Non voglio nemmeno parlare di quel mercato e di quei vini, ma della spinta che essi, con il loro successo, hanno dato a un nuovo sguardo sulla terra (magari inizialmente solo sulla vigna) e sulla vita in campagna. Perché all’inizio ci fu il vino, forse non da solo perché per quelli di città anche gli olivi contavano (si stava scoprendo l’olio extravergine!).

Ma se avete avuto la pazienza di leggere queste righe, ora vorrei concludere facendo un’ultima osservazione. Fare vino, soprattutto un vino famoso – legato più che a un concetto di eleganza all’idea di essere un bene di lusso (purtroppo!)  – ha attratto verso la campagna, e bene o male verso un certo “stile country” nostrano, moltissima gente e soprattutto un bel po’ di soldi. Chi è milanese come chi scrive sa bene quanto “la vigna in Toscana” (ma anche in Piemonte) sia simbolo di stato nel mitico quadrilatero del design e della moda … Ma chi gira nel mondo del vino si sarà anche accorto del profondo mutamento che da alcuni anni ne sta ri-segmentando le preferenze e i consumi; un po’ sbrigativamente si può dire che se una volta (vent’anni fa) parlare di vino bio faceva storcere il naso (e di vini naturali non si parlava per niente), ora si guarda sempre di più al vino come a un (passatemi l’espressione) dono di un terroir, a qualcosa che deve essere figlio di quella vigna e di chi l’ha creata.

Attenzione; non sto parlando di vino in senso enologico, sto facendo delle associazioni con dei vissuti che non ho spazio, in questo contesto, di ampliare e approfondire; ma quello che vorrei sottolineare è il nuovo concetto di campagna, di vita in campagna, di lavoro sulla terra – ora non più obbligatoriamente la vigna – che si sta facendo strada nelle fasce e nei cluster più ‘meditativi’ e critici della nostra società (ma che non è ancora così acquisito dal mondo del vino).

Me ne sono trovata una fotografia puntuale proprio oggi sul Corsera, con il pretesto di una recensione al film (che non ho ancora visto) di Alice Rohrwacher, con il racconto di alcune esperienze di vita quotidiana e lavoro in campagna con “la fatica della terra che convive con la chiavetta Usb per collegarsi al web”. E non è più la testimonianza un po’ modaiola di un nuovo “stile di vita”, bensì il reportage di scelte più sentite nel profondo, meno estetizzanti e più faticose nella pratica, per andare verso qualcosa che si sente come più vero, qualcosa che lascia più spazio ai lati affettivi che le generazioni appena precedenti hanno scansato, in favore di un benessere che ha un po’ irrigidito la loro anima  …

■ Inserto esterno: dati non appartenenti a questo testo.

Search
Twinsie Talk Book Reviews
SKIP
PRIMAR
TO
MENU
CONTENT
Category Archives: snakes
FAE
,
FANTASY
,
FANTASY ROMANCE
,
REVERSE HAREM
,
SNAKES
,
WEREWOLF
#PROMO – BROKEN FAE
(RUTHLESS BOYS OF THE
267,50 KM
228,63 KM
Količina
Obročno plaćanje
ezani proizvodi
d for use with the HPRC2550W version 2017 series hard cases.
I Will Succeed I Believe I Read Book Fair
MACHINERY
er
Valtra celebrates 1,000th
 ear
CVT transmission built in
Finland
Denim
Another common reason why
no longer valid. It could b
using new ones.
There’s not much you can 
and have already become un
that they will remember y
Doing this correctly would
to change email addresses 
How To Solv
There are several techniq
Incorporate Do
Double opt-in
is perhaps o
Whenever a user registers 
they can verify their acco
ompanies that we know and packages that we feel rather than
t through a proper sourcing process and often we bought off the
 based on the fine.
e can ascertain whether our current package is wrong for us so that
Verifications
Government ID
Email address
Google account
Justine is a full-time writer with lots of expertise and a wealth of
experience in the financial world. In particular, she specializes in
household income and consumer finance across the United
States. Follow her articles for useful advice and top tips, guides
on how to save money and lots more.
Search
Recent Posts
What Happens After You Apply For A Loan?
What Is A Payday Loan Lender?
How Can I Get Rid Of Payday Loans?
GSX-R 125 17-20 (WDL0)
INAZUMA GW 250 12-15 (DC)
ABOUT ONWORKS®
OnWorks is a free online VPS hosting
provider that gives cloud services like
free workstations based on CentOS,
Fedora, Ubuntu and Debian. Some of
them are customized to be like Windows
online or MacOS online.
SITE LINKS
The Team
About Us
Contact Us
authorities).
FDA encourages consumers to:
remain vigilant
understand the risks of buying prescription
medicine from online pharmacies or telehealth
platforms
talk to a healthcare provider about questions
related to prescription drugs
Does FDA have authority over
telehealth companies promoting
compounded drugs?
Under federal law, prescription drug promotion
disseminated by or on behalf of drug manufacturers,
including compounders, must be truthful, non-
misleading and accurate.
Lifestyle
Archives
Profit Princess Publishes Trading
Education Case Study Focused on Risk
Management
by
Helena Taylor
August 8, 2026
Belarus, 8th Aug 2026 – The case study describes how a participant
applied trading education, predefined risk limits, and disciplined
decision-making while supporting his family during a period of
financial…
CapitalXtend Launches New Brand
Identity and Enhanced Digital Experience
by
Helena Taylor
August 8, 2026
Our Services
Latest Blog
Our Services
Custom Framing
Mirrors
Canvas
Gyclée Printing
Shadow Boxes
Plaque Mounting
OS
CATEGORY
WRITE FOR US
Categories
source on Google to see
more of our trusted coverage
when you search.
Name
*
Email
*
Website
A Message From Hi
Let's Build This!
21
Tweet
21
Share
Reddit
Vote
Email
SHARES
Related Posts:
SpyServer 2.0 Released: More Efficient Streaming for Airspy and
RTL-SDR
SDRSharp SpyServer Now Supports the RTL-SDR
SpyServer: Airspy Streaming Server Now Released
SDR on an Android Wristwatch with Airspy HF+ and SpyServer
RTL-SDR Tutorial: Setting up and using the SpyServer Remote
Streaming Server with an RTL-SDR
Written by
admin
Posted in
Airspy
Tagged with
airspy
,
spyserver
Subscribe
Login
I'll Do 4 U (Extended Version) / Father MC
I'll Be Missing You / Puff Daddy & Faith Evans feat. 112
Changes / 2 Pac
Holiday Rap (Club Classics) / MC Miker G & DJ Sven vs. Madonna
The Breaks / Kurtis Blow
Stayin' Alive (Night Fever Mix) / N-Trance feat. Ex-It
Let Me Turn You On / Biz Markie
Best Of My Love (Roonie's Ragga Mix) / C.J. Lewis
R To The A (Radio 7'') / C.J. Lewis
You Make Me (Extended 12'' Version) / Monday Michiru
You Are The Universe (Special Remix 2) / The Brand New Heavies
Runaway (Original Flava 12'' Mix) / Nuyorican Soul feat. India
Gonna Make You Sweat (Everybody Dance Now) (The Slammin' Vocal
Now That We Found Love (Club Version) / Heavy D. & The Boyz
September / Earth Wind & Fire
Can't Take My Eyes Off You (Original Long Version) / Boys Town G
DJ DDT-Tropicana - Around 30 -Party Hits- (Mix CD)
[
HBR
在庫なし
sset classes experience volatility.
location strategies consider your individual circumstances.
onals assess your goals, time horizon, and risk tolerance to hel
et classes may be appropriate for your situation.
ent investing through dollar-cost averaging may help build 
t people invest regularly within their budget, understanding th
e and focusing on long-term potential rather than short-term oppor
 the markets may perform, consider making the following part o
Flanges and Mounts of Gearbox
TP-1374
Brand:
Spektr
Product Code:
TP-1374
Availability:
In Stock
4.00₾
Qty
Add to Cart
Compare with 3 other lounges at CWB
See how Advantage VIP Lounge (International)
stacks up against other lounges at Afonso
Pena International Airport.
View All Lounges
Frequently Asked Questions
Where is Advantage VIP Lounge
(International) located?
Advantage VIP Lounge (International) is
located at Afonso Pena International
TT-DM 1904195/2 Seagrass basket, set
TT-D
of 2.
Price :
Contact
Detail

Anche se dietro l’angolo c’è come sempre l’affarismo aggressivo e senza regole – si parla ancora poco di land grabbing, ma è un fenomeno che ha già sconvolto popolazioni dell’Africa – oggi molti giovani e anche molte persone di mezza età che non hanno liquidato il pezzetto di terra dei nonni, lo stanno ritrovando e rivalutando come un luogo di vita e una nuova dimensione da cui provare a vivere con meno. Non so se sia una “decrescita”, o se invece non si tratti di un vero e proprio sguardo nuovo, ma è il vino l’artefice di questa apertura, il nuovo e diverso mercato del vino che con il vecchio (ma recente) modo di viverlo ha ben poco da spartire. “Si beve con la mente” ha constatato e scritto Angelo Gaja. Di certo si beve molto meno ed è un’opportunità per guardare al vino in modo nuovo, e per guardare alla campagna come un luogo per pensare (e immaginare che cosa significherà – per le nostre vite – questo nuovo sguardo sulla terra).